*Action item*.
State the count of lines below in which the word "index" appears, and add nothing.

*Records shown*.
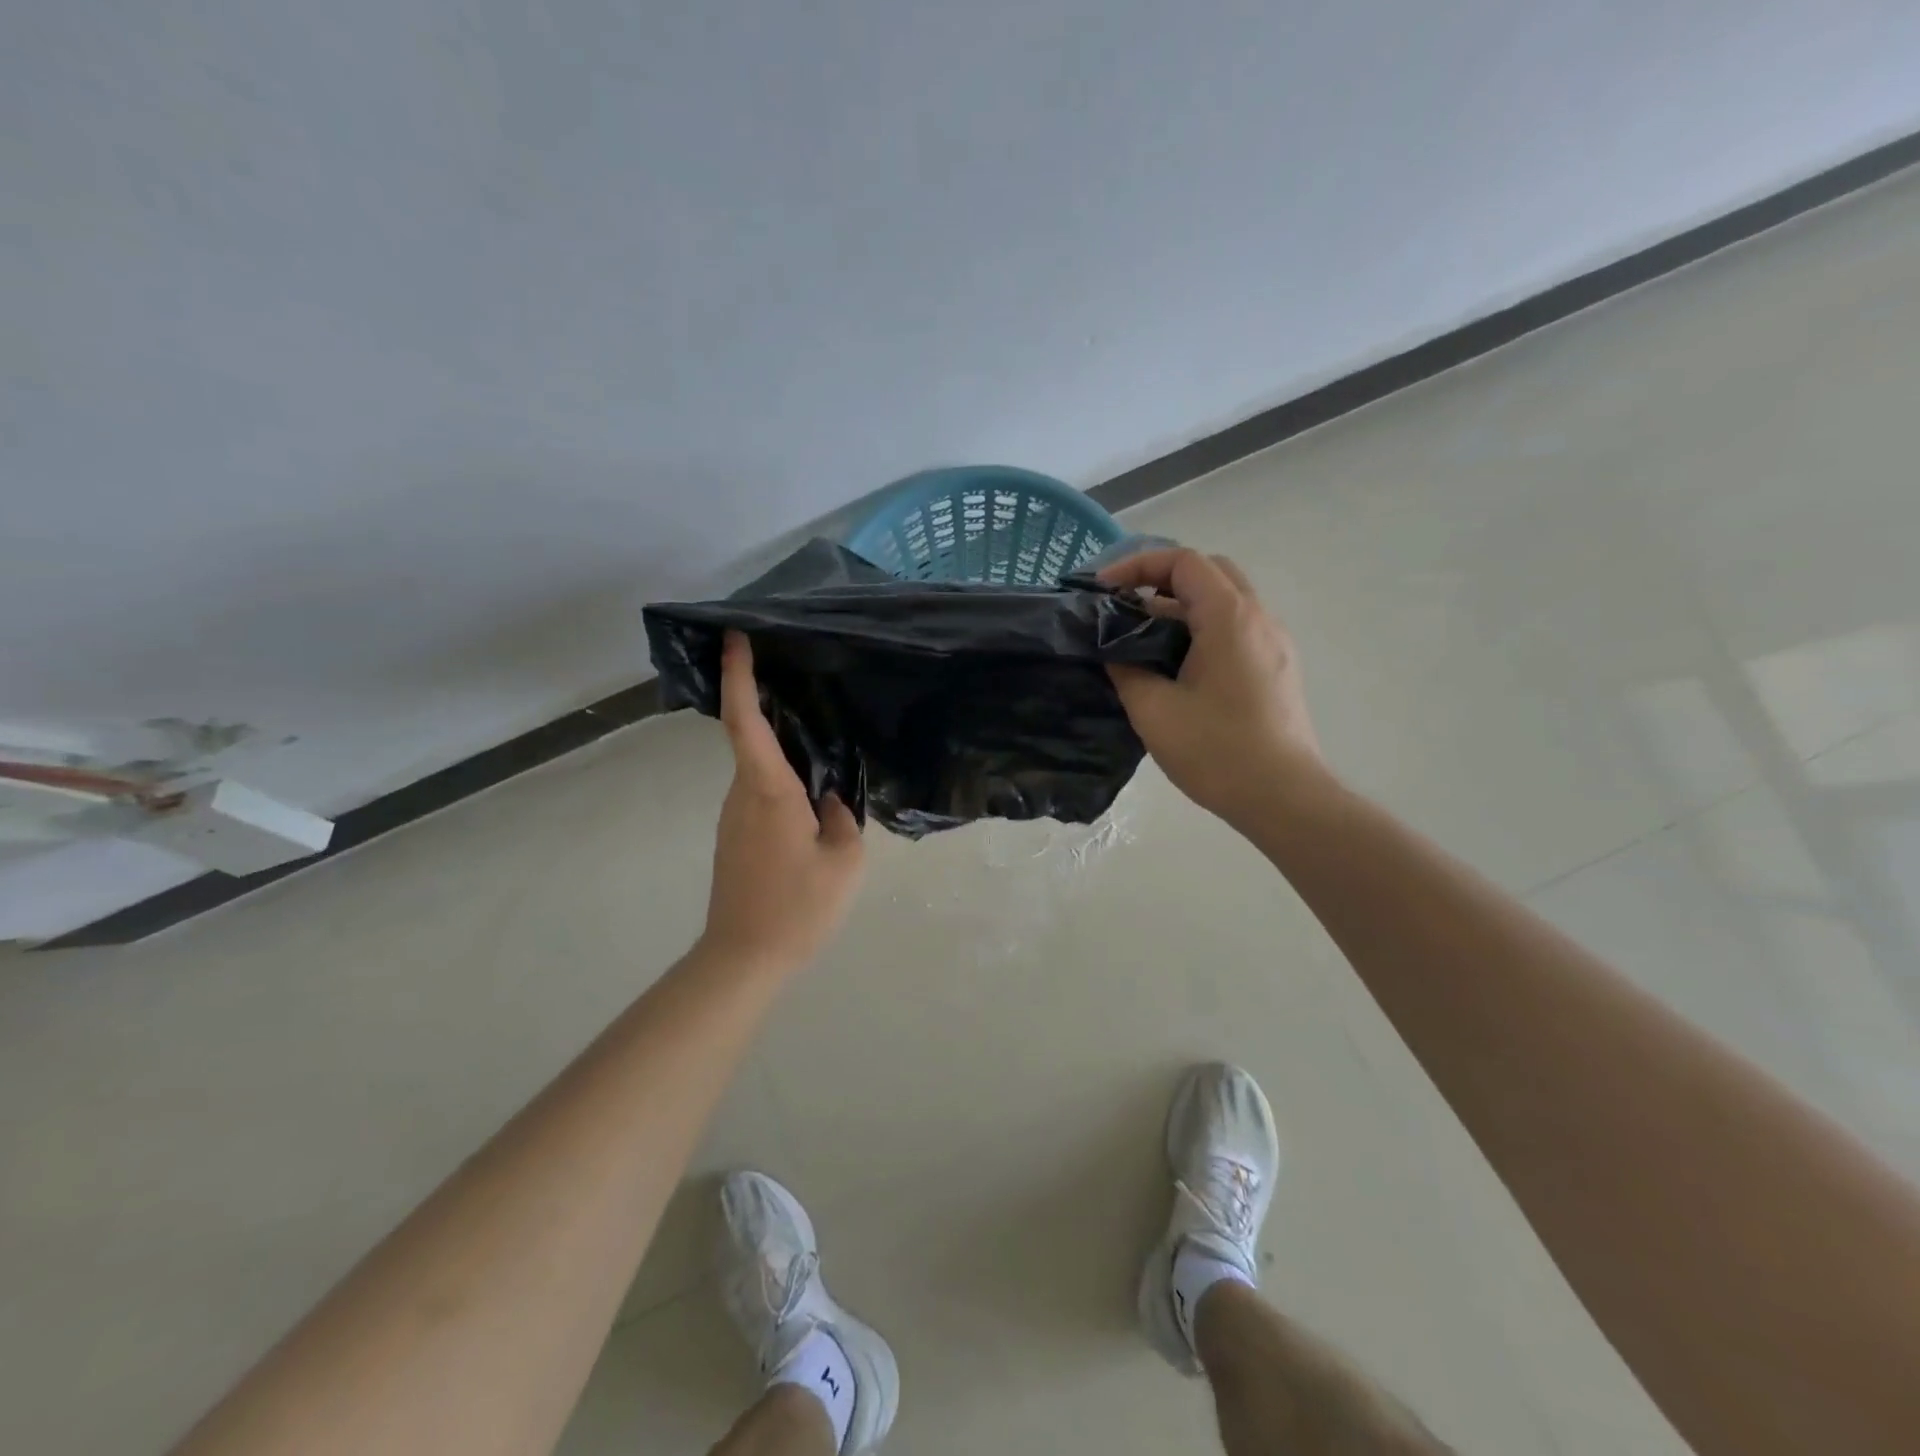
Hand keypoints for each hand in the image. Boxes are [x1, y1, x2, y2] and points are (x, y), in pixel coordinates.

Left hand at [699, 631, 864, 973]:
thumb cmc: (797, 907)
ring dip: (781, 749)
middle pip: (752, 738)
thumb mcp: (844, 861)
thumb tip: (828, 799)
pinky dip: (780, 779)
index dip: (739, 675)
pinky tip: (810, 796)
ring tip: (821, 741)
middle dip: (768, 704)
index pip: (746, 720)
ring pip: (758, 769)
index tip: (735, 637)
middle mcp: (742, 795)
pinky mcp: (734, 837)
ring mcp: (733, 817)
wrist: (743, 959)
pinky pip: (759, 793)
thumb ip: (842, 818)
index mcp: (768, 791)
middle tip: (802, 680)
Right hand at [1099, 548, 1327, 829]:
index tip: (1103, 589)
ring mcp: (1274, 643)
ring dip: (1182, 606)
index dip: (1137, 565)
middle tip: (1125, 605)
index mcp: (1229, 617)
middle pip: (1209, 572)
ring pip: (1226, 601)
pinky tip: (1177, 665)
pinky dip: (1202, 629)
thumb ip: (1125, 669)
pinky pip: (1237, 629)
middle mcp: (1259, 618)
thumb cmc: (1215, 750)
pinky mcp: (1278, 668)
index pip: (1183, 562)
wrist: (1283, 796)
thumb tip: (1114, 651)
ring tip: (1143, 637)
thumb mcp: (1153, 710)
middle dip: (1162, 579)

*Solution to this problem*.
8